- **What you need to do**
Return only those lines of the listing that hold the word "Report".

Start of Working data

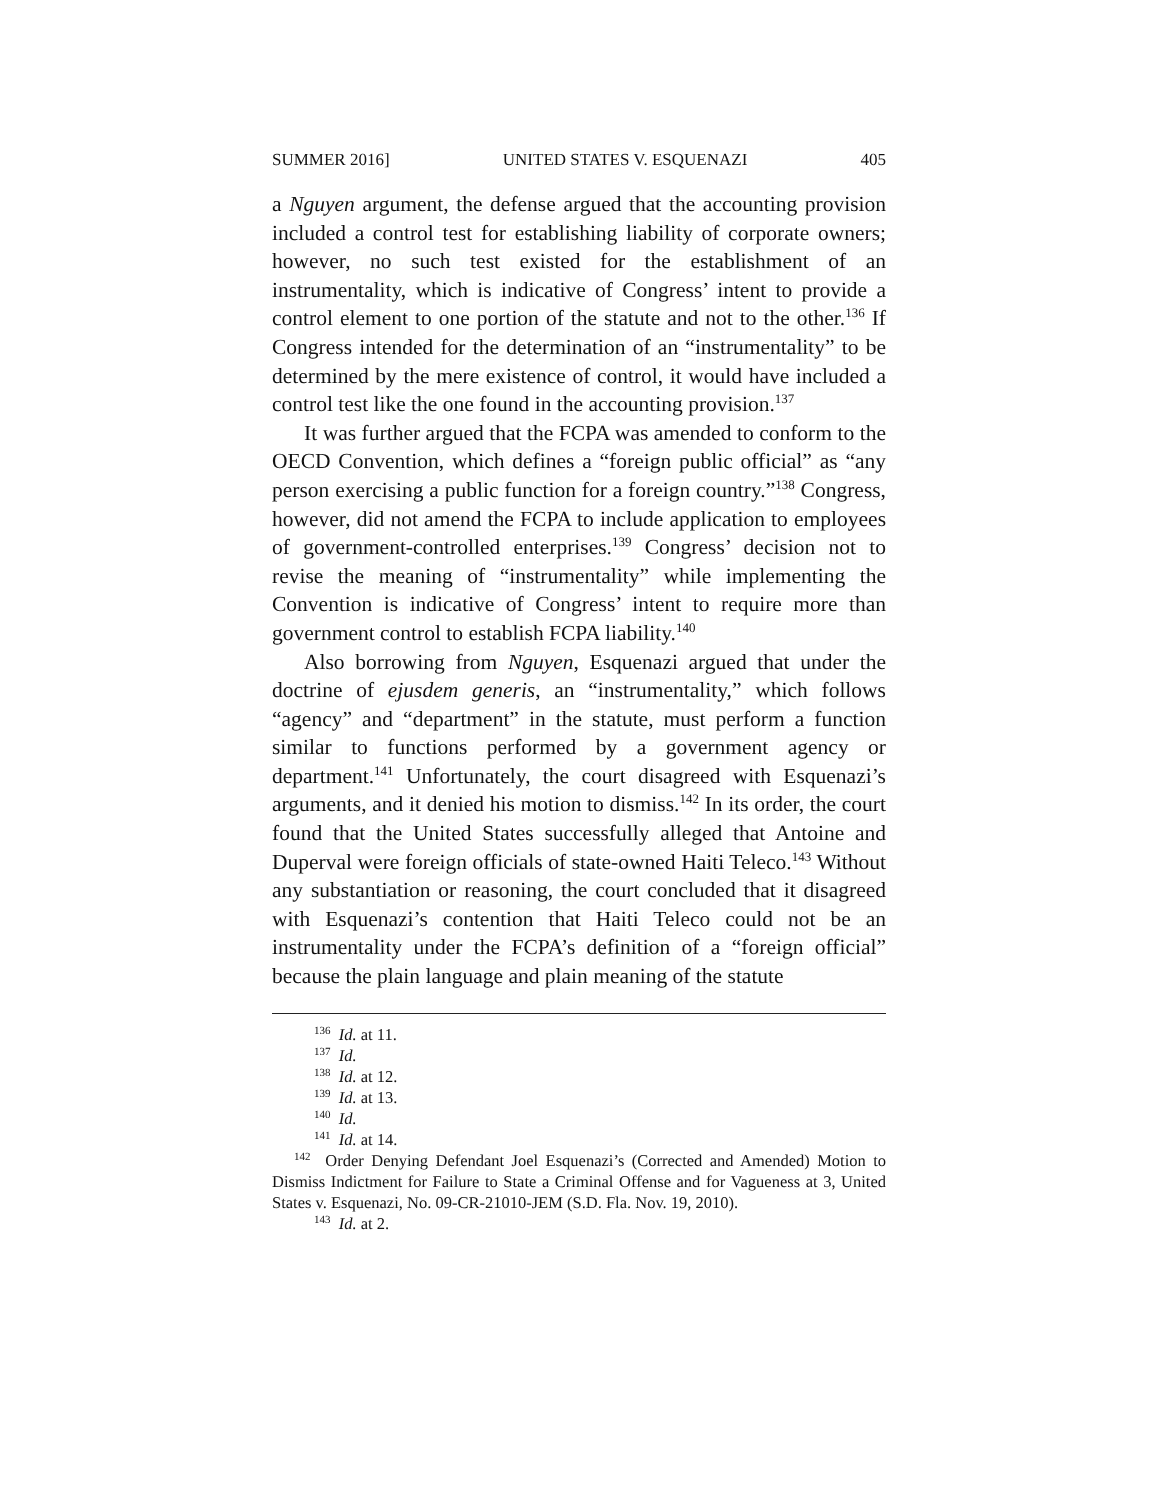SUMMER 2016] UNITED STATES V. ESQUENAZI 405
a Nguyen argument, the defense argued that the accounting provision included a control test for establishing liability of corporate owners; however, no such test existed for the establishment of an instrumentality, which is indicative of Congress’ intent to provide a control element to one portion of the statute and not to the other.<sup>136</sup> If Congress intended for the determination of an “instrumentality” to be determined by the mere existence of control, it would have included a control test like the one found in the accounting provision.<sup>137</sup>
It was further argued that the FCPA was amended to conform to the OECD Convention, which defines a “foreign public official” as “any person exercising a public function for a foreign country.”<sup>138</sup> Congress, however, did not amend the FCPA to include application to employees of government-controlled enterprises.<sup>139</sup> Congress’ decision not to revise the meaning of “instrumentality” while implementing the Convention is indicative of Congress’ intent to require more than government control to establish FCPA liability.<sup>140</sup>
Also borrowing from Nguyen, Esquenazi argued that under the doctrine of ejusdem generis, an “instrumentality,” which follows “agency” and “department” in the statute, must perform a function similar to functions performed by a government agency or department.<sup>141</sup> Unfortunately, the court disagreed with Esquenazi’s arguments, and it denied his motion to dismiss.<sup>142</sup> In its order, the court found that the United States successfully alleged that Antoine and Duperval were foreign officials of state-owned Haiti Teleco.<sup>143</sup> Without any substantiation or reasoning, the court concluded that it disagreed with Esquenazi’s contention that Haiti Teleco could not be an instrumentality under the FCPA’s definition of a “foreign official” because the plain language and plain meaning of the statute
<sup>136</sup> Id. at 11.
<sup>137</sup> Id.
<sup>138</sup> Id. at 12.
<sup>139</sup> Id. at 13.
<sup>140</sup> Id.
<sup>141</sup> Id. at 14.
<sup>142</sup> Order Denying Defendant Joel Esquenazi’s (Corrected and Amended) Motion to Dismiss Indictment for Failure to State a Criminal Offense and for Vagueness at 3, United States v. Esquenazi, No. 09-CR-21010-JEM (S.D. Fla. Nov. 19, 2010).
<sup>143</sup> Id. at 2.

End of Working data
Start of Working data

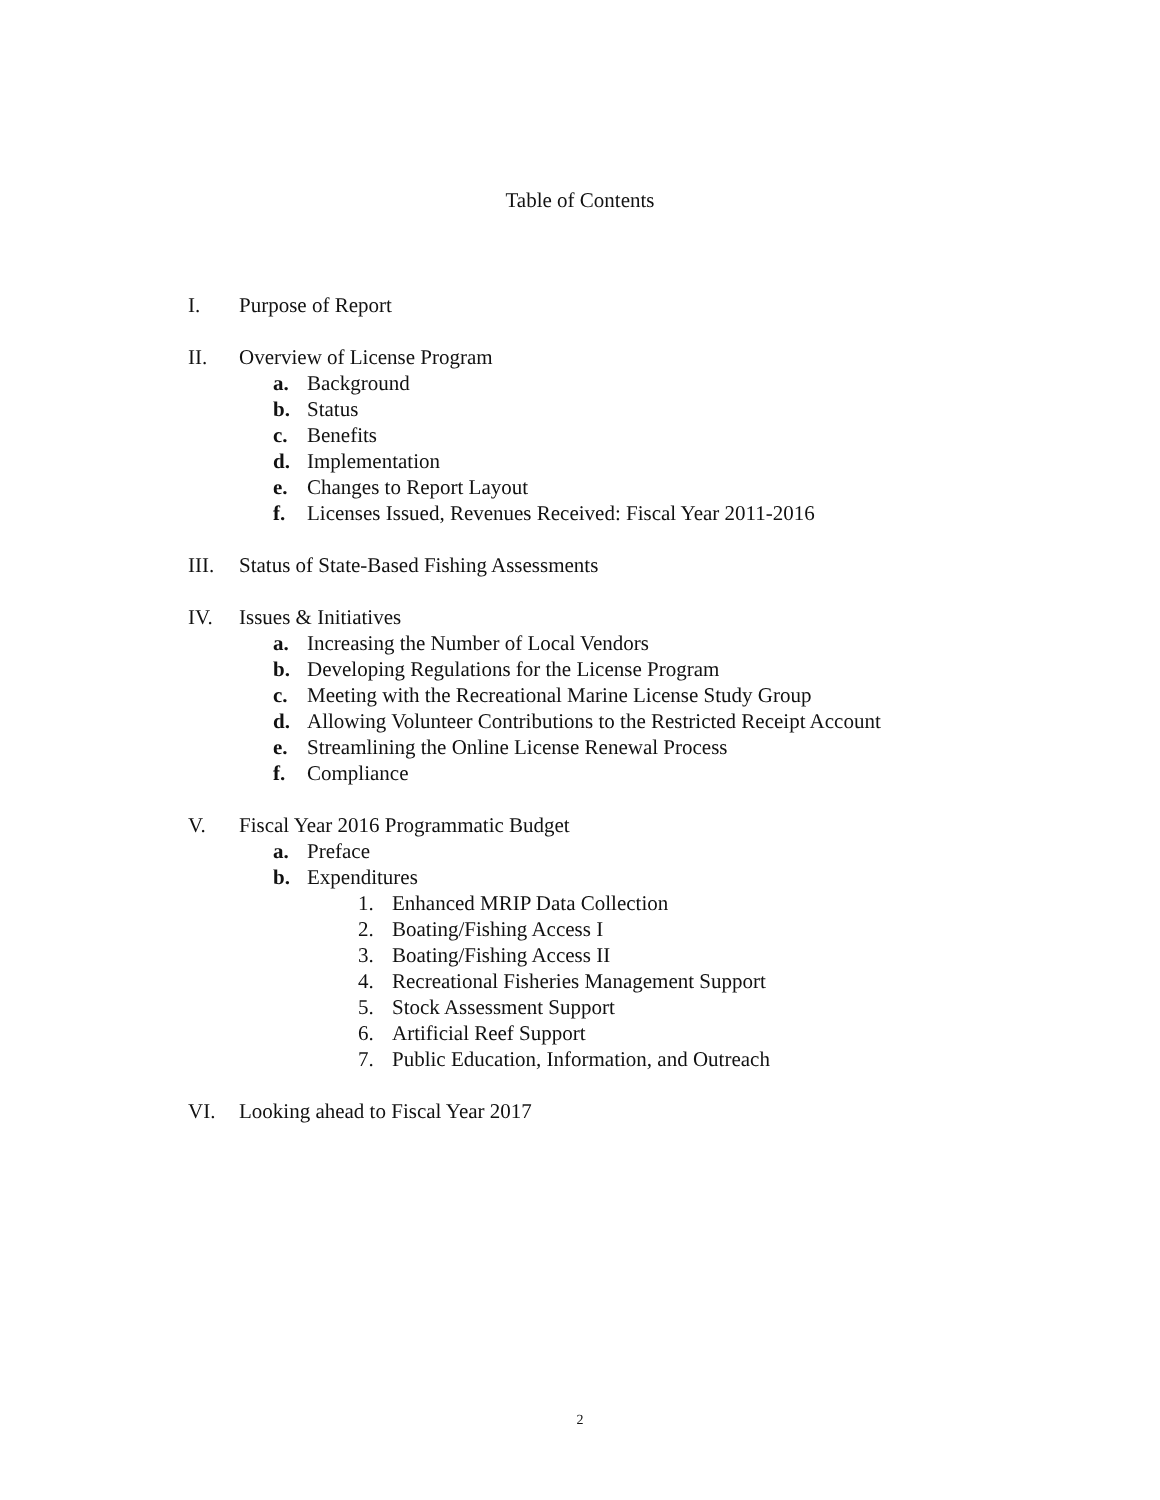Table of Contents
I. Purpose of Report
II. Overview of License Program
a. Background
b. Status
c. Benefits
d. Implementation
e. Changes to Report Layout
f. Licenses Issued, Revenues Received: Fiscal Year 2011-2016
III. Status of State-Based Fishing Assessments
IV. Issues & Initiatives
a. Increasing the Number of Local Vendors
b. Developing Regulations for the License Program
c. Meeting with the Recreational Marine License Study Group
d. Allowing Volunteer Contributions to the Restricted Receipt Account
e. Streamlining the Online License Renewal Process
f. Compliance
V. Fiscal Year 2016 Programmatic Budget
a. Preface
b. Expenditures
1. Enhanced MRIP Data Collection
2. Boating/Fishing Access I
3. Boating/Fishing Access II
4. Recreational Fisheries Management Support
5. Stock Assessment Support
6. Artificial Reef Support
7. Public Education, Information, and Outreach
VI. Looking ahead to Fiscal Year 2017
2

End of Working data

- **Response**
I. Purpose of Report
e. Changes to Report Layout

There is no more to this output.